Aufgabe – Was sollte man laut dem Text über smarte Heizkörperthermostate zuerst prüfen, wenn das Ventil undicht wirkt oder der Kopf wackelt?

Text zur Analyse –
Apple Home oder Google Home ohne Hersteller-CloudMatter-ThermostatReines Zigbee-Gerät ohne BridgeApple Home und Google Home sprechen kein Zigbee direkt. Matter läuft nativ – preislich liegt es aber näher an der Mittelklasse als am Billigsegment.
Maximal sparen, Wohnung komplett ausstattenZigbee-Stick + 3–4 Mittelklasse-ThermostatePremium-Starter-Kits pro RaumAb dem dritten Heizkörper dreht die Rechnung: Der Stick ist schon bezahlt, jeder weitere Kopf kostet nur noch 25–40 € statt 60–80 €.

Das Wichtigste hast du jetzt!

Du kennst drei günstige Wege (Zigbee, Homematic, Matter) und weißt, wann tado° trotz höherem Stückpreis sinnvoller ist. Unten: Montage, Adapter, typische Fehler und wann du aufrüsten solltest.

Montage ohne Drama

  1. Altes Thermostat abschrauben (gegen den Uhrzeigersinn). Das Ventil im Heizkörper bleibt.
  2. Anschlussmaß prüfen – häufig M30 × 1,5 oder Danfoss RA. Gute Sets legen Adapter bei; ohne passenden Adapter klemmt nichts richtig.
  3. Adapter + Thermostat montieren, Kalibrierung abwarten (Ventil fährt auf/zu – Geräusche sind normal).
  4. In der Zentrale anlernen (Zigbee-Pairing / Homematic-Anlernen) und Raum + Zeitplan setzen.

Wusstest du schon?

Viele „Billig-Thermostate“ scheitern nicht an der Software, sondern am Adapter. Wenn das Ventil undicht wirkt oder der Kopf wackelt, zuerst Adapter und Anzugsmoment prüfen – nicht sofort das Gerät tauschen.

Wo Budget-Thermostate Grenzen haben

  • Kein eingebautes Geofencing wie bei tado° – Anwesenheit baust du über Home Assistant, Handy-Präsenz oder Zeitplan.
  • Mesh-Qualität: Zigbee braucht Router-Geräte (steckbare Repeater, smarte Steckdosen). Ein einzelner Stick im Keller und Thermostate im Dachgeschoss sind ein Rezept für Verbindungsabbrüche.
  • Support & Firmware: No-Name-Geräte können spät oder gar nicht Updates bekommen. Lieber Modelle mit aktiver Community (Zigbee2MQTT-Geräte-Liste prüfen).
  • Fußbodenheizung: Das ist ein anderes Setup (Stellantrieb + Raumthermostat) – siehe Smarte Fußbodenheizung.

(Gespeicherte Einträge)
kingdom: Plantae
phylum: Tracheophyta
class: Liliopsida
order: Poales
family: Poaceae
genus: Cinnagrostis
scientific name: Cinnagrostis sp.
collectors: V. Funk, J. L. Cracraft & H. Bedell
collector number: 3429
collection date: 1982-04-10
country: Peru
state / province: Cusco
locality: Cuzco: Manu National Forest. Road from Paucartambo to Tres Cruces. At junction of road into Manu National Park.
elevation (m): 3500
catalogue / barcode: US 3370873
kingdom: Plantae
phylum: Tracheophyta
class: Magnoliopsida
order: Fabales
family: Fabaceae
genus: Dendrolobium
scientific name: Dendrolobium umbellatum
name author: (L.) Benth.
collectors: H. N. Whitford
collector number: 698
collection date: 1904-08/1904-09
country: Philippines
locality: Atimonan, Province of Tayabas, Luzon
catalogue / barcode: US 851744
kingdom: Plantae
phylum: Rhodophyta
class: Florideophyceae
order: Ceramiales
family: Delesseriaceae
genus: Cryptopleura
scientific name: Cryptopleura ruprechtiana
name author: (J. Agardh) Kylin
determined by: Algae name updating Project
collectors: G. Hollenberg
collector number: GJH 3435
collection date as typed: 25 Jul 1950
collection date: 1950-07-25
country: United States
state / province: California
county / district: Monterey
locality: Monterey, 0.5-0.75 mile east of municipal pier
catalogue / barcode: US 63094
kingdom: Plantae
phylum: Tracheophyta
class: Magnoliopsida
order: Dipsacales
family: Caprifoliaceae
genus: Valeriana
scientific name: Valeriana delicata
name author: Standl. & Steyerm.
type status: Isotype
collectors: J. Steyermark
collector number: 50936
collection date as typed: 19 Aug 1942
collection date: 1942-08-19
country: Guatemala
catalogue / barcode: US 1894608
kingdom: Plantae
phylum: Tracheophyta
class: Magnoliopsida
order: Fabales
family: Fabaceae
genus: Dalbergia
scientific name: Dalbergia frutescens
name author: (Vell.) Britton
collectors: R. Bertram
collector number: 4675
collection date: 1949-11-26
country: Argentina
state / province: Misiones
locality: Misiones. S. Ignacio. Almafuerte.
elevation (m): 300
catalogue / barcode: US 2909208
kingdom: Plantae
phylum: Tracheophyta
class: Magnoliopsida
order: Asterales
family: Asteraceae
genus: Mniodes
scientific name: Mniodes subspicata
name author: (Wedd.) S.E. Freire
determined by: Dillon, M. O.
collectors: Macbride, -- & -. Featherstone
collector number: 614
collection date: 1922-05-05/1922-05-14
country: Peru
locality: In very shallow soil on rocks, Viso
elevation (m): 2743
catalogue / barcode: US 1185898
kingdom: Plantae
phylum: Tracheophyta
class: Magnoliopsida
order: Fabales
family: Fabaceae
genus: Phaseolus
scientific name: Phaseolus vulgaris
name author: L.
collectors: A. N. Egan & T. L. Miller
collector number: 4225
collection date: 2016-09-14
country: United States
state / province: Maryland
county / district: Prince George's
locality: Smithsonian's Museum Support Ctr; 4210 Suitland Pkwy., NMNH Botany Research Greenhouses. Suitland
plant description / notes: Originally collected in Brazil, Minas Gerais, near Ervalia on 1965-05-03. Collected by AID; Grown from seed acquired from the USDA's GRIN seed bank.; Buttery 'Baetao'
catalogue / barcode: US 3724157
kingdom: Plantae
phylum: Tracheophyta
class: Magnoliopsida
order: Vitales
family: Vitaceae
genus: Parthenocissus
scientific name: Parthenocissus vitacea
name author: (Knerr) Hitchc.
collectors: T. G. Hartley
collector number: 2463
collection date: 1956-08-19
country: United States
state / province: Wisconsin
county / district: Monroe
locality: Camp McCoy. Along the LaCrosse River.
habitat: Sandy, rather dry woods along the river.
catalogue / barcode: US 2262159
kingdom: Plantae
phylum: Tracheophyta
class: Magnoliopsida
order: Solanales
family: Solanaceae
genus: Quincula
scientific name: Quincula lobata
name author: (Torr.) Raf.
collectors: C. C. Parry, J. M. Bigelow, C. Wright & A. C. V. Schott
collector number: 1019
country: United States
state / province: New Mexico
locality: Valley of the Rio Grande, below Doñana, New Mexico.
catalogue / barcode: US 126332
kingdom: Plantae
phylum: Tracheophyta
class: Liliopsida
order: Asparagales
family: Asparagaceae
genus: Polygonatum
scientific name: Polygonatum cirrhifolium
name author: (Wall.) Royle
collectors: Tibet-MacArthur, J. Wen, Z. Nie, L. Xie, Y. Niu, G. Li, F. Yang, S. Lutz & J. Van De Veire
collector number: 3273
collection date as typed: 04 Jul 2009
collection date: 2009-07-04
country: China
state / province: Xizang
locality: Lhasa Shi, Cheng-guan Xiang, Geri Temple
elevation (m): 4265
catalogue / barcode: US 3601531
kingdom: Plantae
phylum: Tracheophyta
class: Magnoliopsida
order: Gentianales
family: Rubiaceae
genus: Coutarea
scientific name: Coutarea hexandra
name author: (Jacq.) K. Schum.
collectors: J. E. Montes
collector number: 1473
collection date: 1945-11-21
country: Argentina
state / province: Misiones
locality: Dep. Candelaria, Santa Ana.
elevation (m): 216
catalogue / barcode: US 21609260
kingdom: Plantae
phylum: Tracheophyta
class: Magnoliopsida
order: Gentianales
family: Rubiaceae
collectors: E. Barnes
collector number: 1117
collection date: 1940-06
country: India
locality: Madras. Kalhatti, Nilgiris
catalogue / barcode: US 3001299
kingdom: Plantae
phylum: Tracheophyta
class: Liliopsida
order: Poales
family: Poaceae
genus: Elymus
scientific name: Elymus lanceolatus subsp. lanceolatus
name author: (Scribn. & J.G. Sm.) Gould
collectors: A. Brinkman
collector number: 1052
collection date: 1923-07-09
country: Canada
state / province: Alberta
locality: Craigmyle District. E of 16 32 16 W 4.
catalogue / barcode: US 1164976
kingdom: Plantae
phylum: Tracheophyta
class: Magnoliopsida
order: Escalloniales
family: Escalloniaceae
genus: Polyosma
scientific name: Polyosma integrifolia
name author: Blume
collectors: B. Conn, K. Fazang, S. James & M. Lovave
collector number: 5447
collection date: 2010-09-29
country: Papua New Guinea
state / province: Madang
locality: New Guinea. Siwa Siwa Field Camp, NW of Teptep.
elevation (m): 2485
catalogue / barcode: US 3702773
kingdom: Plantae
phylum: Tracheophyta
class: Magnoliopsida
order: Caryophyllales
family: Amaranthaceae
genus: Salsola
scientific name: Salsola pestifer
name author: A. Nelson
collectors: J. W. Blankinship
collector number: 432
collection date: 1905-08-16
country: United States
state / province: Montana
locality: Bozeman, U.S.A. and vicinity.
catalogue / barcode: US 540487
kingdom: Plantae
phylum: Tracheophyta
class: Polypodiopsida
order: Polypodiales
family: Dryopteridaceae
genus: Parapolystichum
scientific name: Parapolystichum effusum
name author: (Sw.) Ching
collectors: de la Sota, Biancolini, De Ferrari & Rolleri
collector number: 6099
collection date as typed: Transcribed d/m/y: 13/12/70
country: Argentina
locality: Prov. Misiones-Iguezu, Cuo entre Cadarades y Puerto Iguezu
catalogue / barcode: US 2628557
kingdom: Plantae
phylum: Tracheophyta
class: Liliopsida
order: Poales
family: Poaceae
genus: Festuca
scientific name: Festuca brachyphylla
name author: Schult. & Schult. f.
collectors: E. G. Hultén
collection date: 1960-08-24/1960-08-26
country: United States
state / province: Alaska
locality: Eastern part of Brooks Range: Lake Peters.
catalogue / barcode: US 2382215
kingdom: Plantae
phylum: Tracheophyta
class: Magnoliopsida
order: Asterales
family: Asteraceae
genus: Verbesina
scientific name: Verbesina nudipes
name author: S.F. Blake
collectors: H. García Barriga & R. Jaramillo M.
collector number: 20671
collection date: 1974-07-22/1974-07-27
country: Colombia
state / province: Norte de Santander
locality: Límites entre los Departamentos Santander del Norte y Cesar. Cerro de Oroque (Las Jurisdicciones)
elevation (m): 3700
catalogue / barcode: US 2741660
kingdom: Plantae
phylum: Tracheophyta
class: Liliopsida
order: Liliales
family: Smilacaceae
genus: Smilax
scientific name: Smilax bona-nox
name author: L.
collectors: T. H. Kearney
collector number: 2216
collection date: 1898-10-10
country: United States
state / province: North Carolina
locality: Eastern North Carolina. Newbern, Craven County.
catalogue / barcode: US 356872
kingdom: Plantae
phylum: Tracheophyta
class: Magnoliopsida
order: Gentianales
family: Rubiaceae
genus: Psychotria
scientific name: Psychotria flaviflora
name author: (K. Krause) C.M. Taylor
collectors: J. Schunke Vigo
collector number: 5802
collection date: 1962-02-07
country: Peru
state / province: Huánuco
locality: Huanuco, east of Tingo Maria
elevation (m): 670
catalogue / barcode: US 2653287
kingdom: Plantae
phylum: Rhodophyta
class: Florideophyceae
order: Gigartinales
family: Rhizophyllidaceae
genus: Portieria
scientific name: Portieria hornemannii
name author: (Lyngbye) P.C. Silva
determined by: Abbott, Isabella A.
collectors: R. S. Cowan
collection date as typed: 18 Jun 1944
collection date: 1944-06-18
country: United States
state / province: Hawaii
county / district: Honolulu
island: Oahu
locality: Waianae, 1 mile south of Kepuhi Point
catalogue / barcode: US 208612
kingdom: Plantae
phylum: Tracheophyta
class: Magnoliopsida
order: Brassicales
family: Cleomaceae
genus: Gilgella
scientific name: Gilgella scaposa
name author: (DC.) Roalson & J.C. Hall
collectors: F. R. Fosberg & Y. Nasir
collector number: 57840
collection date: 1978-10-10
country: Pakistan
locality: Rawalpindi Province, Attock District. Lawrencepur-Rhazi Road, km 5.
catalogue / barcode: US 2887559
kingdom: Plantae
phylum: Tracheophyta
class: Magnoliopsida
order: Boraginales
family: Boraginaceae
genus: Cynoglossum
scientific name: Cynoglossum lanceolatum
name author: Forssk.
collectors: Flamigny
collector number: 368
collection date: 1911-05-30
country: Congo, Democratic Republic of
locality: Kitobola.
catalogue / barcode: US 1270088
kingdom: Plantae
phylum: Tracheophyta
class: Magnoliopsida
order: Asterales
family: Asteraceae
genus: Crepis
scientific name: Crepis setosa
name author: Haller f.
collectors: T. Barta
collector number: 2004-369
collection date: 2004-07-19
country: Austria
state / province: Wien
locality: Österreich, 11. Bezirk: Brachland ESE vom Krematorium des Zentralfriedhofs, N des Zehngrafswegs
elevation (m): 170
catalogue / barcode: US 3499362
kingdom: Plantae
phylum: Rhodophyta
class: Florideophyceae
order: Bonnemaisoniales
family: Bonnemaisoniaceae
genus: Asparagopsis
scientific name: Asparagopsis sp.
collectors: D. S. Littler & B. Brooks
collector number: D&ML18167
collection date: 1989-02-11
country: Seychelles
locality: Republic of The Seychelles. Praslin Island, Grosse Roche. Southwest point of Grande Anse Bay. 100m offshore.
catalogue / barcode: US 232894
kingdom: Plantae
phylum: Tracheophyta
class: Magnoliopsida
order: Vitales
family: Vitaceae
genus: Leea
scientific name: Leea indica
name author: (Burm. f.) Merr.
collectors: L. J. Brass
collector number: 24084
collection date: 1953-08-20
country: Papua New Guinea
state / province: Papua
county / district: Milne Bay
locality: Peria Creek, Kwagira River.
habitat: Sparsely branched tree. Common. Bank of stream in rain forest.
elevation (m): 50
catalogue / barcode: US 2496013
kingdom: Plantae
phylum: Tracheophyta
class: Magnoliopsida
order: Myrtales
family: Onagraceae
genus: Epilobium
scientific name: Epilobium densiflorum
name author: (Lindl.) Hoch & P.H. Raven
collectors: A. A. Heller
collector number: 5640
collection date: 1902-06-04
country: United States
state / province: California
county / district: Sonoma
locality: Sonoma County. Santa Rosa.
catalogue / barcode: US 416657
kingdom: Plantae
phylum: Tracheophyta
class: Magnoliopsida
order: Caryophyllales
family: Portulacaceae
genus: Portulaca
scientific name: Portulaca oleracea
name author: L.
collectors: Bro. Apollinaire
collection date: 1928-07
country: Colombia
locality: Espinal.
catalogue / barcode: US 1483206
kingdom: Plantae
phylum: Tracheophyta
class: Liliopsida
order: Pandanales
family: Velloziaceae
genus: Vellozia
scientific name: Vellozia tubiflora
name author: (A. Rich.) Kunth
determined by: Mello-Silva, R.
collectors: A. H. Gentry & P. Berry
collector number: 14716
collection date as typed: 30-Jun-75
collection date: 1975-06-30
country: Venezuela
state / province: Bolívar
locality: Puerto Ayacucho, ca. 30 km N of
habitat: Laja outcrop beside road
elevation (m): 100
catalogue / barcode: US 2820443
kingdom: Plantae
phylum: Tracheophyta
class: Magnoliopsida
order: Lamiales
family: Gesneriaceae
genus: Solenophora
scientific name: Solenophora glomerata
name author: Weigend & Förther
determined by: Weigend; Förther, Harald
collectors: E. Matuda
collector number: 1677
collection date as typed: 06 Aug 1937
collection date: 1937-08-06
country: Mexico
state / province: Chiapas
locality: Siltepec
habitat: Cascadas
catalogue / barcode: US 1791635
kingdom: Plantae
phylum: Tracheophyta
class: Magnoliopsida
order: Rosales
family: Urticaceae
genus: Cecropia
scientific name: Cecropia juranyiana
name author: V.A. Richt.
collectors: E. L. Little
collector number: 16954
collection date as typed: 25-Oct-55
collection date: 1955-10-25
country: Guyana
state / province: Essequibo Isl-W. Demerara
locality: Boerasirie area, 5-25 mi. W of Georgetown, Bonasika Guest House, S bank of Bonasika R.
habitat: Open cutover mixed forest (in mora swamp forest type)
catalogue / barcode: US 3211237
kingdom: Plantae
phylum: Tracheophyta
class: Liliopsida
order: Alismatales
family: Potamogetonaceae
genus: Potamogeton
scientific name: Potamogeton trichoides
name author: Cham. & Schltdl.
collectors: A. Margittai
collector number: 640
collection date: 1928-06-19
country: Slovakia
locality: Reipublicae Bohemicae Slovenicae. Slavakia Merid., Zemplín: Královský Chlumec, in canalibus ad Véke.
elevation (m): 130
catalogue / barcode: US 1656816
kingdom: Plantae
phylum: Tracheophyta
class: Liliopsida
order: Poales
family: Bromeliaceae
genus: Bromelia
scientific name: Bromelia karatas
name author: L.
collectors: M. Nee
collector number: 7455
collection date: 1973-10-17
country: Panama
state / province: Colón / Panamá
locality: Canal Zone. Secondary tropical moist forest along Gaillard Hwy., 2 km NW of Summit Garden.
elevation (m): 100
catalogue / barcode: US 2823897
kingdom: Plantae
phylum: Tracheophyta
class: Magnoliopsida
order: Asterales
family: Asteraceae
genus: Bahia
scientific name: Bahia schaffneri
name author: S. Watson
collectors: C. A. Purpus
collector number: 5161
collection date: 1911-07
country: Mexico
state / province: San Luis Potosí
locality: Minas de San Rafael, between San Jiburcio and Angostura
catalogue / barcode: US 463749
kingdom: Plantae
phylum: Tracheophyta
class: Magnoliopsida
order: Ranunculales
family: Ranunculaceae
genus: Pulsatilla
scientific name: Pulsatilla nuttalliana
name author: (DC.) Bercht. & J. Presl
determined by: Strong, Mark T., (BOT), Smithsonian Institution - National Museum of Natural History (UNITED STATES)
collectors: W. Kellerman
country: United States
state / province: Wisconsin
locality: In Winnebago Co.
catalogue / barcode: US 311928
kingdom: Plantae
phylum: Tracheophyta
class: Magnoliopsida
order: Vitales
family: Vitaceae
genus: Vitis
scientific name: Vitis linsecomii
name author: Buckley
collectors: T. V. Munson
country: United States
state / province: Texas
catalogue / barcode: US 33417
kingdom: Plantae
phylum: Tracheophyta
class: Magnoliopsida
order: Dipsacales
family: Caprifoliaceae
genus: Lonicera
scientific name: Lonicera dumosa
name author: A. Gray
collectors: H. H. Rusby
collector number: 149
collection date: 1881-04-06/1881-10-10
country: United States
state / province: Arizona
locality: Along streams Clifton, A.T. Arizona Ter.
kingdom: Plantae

Deine Antwort – Zuerst Adapter und Anzugsmoment prüfen, nicht sofort das Gerät tauschen.